# Stored data
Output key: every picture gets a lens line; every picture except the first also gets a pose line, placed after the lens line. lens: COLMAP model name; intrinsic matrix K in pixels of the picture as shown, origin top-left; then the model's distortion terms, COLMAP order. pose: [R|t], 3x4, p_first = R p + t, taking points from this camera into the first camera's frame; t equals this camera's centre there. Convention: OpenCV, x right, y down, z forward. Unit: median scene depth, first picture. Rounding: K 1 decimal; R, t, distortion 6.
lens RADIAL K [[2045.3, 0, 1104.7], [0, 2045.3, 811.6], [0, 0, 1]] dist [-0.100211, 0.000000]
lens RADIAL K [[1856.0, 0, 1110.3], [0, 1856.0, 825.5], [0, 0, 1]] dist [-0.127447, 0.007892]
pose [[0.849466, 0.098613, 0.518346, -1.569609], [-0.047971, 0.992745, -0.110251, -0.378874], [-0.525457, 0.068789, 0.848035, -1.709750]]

# Your instructions
Write the listing out again so that nothing in it differs from the original.

# Response for this exercise
Output key: every picture gets a lens line; every picture except the first also gets a pose line, placed after the lens line. lens: COLMAP model name; intrinsic matrix K in pixels of the picture as shown, origin top-left; then the model's distortion terms, COLMAP order. pose: [R|t], 3x4, p_first = R p + t, taking points from this camera into the first camera's frame; t equals this camera's centre there. Convention: OpenCV, x right, y down, z forward. Unit: median scene depth, first picture. Rounding: K 1 decimal; R, t, distortion 6.
lens RADIAL K [[2045.3, 0, 1104.7], [0, 2045.3, 811.6], [0, 0, 1]] dist [-0.100211, 0.000000]
lens RADIAL K [[1856.0, 0, 1110.3], [0, 1856.0, 825.5], [0, 0, 1]] dist [-0.127447, 0.007892]
pose [[0.849466, 0.098613, 0.518346, -1.569609], [-0.047971, 0.992745, -0.110251, -0.378874], [-0.525457, 0.068789, 0.848035, -1.709750]]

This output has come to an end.